Text excerpt:
___

Looking for stories in Berlin
What You Might Be Missing When You Travel To Berlin
I was riding on Berlin's rapid transit system, known as the S-Bahn, when I happened to overhear a chat between a middle aged couple from the States.
A few minutes later, I got off at my station feeling a bit sorry for them. Map in hand, they were trying to get to "the church" and tick it off their list of "Big Berlin Sights." I had taken a stab in the dark and guessed they were talking about the Berliner Dom, the massive Lutheran cathedral which dominates the city centre. I gave them directions and made sure they knew where they were going, but that wasn't why I was feeling a tad sad.
Maybe I was reading too much into a fleeting moment, but I sensed this couple was going to miss the story. Not just the story of that particular building, mind you. I sensed they were about to fall victim to the lack of storytelling that plagues modern "tourism" in general.
Yes, everybody travels for their own reasons. No, not everybody should travel the way I do, just because I throw my suggestions out there. But, I suspect that after spending your precious annual vacation time and in all likelihood a giant sack of cash on your trip, you want to come back with memories and insights. You want to carry that thrill of discovery with you and let it influence the way you see the world. That's one of the secrets of great travel, right?

___

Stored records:

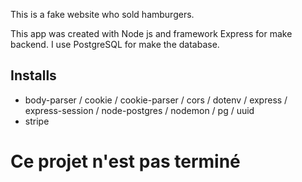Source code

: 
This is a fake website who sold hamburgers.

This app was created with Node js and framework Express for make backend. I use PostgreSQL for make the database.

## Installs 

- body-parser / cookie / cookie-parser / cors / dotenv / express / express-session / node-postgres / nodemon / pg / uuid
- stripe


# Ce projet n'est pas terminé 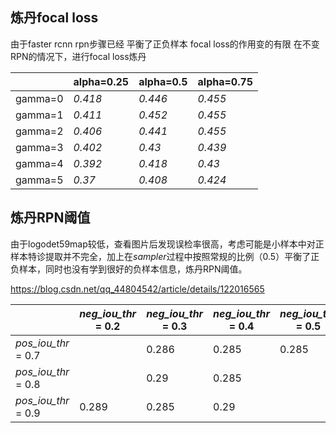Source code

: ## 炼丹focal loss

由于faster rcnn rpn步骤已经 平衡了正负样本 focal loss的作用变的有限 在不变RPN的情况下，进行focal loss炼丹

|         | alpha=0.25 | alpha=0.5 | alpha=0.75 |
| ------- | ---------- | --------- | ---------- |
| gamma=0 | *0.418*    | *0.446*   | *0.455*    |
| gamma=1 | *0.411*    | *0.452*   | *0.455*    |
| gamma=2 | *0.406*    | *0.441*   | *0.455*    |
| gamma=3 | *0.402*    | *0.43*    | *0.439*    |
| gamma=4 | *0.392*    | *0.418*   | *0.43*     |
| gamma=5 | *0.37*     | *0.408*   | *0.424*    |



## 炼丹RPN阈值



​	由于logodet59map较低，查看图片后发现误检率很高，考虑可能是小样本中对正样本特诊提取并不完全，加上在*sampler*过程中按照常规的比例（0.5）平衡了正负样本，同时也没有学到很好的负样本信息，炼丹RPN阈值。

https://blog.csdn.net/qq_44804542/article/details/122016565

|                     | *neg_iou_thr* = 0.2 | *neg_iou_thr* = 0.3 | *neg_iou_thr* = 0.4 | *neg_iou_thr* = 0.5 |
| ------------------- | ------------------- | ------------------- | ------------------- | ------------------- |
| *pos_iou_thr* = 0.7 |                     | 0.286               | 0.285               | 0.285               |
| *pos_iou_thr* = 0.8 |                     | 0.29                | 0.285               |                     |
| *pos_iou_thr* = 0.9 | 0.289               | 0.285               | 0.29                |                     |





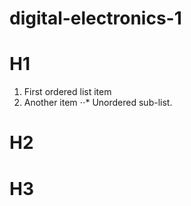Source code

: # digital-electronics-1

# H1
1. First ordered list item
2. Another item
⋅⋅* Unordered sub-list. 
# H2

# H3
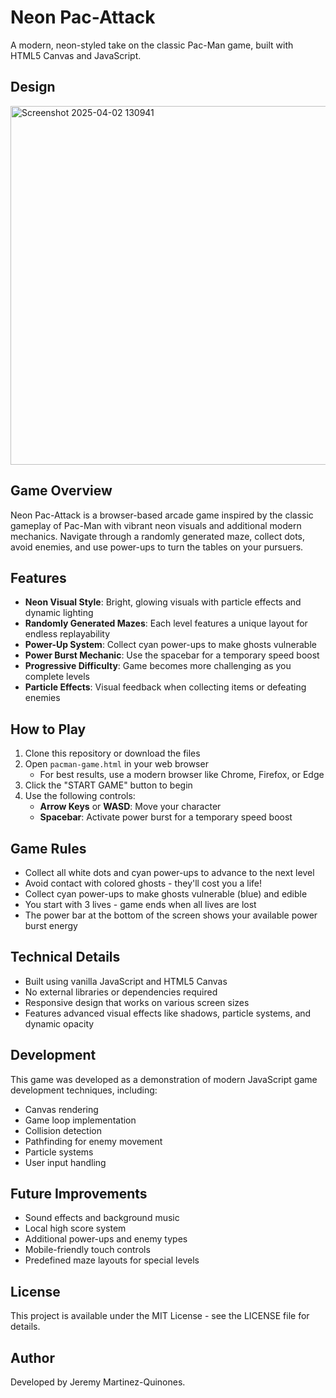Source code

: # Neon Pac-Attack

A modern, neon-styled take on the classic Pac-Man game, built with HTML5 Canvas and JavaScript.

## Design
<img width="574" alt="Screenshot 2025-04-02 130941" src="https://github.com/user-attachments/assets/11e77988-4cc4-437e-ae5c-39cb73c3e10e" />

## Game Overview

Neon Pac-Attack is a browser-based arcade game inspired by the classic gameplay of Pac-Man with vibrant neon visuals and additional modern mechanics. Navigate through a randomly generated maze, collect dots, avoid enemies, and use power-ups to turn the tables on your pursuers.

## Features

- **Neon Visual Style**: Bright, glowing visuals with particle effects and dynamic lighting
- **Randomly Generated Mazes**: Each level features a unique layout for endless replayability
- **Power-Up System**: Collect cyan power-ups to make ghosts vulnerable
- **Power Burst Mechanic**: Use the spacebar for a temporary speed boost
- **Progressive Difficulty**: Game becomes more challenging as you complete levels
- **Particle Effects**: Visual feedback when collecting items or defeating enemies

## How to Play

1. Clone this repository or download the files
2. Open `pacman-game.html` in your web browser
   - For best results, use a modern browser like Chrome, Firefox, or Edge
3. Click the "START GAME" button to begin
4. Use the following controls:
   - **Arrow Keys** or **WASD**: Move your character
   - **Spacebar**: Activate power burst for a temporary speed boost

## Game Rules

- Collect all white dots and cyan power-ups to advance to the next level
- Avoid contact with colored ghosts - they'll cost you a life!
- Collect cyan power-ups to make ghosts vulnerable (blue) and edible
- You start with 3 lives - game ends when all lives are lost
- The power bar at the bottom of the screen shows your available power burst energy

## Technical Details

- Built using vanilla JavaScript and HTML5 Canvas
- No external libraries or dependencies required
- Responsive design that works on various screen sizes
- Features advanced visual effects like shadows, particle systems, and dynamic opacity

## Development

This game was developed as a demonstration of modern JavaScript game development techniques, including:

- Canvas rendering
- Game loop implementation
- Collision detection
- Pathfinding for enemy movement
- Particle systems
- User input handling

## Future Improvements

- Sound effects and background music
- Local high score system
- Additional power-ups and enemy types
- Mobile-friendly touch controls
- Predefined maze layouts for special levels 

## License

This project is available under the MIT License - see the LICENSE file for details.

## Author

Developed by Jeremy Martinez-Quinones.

___

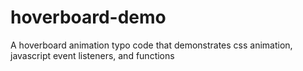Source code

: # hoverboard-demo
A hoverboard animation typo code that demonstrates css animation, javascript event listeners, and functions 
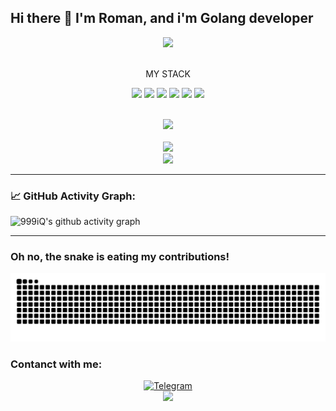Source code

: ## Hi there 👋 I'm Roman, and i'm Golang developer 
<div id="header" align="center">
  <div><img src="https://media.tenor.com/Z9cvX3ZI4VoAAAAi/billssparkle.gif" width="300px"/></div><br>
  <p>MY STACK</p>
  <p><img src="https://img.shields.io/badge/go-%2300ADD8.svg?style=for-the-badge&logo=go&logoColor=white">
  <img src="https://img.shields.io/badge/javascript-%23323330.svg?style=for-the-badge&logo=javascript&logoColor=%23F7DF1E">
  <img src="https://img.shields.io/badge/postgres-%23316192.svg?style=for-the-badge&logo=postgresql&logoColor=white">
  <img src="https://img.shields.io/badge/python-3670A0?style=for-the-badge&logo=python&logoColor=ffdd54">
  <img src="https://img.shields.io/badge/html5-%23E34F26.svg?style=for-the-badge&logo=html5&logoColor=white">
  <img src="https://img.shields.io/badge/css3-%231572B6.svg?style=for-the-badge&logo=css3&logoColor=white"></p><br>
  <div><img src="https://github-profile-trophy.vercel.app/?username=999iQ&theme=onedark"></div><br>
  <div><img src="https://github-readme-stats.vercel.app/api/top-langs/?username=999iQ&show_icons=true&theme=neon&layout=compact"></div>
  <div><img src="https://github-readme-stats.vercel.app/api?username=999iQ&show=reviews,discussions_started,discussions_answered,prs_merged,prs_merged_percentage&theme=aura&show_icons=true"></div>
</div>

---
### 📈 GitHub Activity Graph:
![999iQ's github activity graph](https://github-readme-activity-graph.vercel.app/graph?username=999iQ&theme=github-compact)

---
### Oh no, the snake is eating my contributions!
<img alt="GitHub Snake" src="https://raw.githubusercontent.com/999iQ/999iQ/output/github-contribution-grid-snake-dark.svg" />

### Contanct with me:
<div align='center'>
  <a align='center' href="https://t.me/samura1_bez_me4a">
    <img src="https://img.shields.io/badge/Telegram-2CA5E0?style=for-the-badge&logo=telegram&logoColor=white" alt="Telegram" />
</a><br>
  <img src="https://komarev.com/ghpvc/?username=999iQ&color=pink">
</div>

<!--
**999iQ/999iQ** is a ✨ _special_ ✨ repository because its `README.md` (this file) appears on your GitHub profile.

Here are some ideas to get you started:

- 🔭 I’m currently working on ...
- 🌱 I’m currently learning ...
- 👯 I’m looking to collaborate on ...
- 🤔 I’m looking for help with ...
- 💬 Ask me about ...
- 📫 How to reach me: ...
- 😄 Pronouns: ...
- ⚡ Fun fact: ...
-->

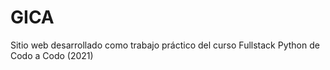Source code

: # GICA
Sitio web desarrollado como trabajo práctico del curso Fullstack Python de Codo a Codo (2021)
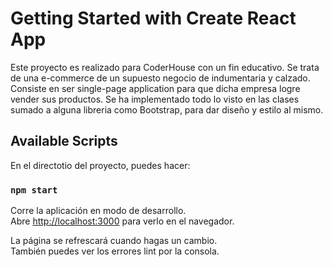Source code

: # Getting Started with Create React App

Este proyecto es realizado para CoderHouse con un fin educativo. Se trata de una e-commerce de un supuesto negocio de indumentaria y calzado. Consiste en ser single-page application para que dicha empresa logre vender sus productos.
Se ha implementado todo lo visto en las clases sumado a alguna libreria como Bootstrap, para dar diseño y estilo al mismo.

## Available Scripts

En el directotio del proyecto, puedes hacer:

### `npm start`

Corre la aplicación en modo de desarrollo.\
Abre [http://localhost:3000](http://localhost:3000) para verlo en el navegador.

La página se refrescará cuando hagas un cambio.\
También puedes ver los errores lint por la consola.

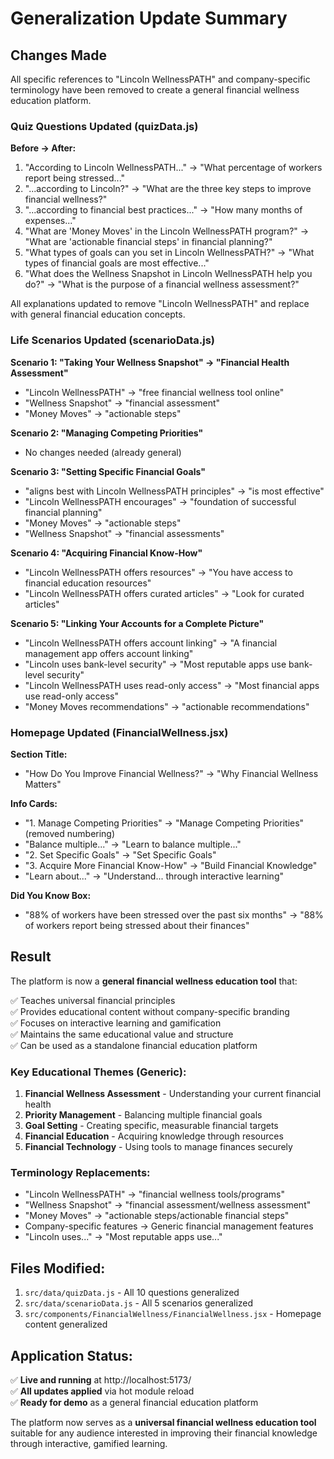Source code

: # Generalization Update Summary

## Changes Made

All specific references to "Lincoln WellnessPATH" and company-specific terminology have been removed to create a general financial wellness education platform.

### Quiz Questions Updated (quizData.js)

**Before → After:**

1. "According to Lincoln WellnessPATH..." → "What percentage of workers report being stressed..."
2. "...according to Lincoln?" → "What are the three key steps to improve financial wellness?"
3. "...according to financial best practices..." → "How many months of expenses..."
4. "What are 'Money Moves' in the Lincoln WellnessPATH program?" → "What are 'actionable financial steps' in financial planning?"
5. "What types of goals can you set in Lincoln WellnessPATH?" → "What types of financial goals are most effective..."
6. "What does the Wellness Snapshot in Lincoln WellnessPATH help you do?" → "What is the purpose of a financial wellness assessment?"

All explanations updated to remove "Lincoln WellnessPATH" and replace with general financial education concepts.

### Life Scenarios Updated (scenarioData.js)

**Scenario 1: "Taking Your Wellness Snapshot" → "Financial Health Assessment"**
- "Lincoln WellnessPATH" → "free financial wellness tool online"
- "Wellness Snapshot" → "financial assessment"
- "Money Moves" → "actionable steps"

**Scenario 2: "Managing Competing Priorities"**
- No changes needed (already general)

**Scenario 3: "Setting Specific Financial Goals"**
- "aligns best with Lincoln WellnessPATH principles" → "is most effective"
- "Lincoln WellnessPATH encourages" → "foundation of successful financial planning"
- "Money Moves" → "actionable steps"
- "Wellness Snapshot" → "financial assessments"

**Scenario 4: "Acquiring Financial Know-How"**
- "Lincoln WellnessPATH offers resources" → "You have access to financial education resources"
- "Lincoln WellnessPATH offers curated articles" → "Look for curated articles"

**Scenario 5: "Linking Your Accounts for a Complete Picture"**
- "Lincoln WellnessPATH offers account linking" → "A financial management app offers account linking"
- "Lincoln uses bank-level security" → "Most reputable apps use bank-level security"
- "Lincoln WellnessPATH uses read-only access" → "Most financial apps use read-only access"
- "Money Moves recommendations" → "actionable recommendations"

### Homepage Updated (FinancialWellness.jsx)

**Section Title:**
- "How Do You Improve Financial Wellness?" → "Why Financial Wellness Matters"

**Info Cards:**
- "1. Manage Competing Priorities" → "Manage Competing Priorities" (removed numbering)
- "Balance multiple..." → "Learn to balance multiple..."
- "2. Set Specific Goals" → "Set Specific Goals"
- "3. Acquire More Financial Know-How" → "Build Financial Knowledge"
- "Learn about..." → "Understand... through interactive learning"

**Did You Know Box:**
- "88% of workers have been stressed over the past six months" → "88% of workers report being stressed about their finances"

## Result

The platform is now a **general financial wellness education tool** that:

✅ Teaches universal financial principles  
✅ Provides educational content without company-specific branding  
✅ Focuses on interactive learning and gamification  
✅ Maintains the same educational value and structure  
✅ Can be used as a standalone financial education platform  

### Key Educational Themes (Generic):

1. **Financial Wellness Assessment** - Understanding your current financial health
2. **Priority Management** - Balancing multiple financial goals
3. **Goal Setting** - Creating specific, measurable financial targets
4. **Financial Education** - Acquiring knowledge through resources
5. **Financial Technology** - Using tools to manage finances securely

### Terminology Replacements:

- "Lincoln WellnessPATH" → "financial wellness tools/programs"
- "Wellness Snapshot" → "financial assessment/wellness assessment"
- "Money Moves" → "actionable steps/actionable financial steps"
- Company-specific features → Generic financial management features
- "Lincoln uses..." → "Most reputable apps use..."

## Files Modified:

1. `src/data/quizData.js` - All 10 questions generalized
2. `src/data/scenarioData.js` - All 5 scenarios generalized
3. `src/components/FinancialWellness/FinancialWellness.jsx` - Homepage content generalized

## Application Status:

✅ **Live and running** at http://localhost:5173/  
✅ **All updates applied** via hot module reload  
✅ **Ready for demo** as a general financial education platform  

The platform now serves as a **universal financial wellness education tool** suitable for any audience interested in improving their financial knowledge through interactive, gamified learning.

___

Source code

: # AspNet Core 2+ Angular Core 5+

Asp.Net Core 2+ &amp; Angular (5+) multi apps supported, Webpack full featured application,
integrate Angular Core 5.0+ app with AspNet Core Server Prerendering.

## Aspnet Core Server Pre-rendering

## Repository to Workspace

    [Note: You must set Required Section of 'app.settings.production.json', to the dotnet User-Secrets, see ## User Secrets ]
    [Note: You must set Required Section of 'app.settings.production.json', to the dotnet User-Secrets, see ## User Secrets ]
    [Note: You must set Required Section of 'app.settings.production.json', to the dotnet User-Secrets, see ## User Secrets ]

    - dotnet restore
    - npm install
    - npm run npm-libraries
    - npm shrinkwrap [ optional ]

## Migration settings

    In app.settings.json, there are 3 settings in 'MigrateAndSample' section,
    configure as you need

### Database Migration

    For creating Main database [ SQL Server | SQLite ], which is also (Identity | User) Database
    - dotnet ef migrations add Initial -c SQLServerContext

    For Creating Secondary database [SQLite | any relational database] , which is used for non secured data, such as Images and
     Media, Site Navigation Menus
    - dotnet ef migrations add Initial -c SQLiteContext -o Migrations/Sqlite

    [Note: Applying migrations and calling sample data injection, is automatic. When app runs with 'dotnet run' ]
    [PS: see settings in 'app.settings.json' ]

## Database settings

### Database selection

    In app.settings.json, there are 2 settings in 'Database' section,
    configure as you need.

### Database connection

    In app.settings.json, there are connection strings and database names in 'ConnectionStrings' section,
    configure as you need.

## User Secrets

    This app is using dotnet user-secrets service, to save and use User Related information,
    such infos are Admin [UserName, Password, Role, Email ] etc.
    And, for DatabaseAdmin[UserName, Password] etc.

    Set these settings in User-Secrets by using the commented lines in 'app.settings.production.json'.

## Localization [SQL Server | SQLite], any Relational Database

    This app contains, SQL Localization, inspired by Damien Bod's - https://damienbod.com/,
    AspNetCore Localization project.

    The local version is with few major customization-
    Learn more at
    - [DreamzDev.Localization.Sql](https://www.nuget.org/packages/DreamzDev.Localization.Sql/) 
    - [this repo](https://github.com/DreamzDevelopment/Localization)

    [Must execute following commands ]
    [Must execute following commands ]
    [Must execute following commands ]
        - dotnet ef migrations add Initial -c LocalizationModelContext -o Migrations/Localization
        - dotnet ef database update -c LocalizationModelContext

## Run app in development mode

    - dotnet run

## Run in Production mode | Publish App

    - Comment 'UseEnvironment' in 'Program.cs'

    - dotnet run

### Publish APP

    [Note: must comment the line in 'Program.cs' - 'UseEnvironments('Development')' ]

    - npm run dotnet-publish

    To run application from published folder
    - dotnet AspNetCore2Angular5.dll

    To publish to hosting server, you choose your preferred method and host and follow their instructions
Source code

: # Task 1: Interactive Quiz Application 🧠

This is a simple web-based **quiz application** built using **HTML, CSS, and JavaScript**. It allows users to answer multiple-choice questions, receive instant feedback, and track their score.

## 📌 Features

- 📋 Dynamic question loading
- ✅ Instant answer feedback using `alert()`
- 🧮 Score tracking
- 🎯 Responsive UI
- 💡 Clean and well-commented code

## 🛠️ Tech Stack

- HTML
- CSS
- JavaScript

___

Exercise tasks:
1/ Answer these from the Berlin travel text:
(a) What is Berlin's rapid transit system called?
(b) Where was the middle-aged couple from?
(c) Which building did the writer guess the couple meant by "the church"?
2/ Copy word for word everything in the Berlin travel text from "Yes, everybody travels" down to "great travel, right?".

Your responses:
1/
(a) The S-Bahn.
(b) The States.
(c) The Berliner Dom.

2/
Yes, everybody travels for their own reasons. No, not everybody should travel the way I do, just because I throw my suggestions out there. But, I suspect that after spending your precious annual vacation time and in all likelihood a giant sack of cash on your trip, you want to come back with memories and insights. You want to carry that thrill of discovery with you and let it influence the way you see the world. That's one of the secrets of great travel, right?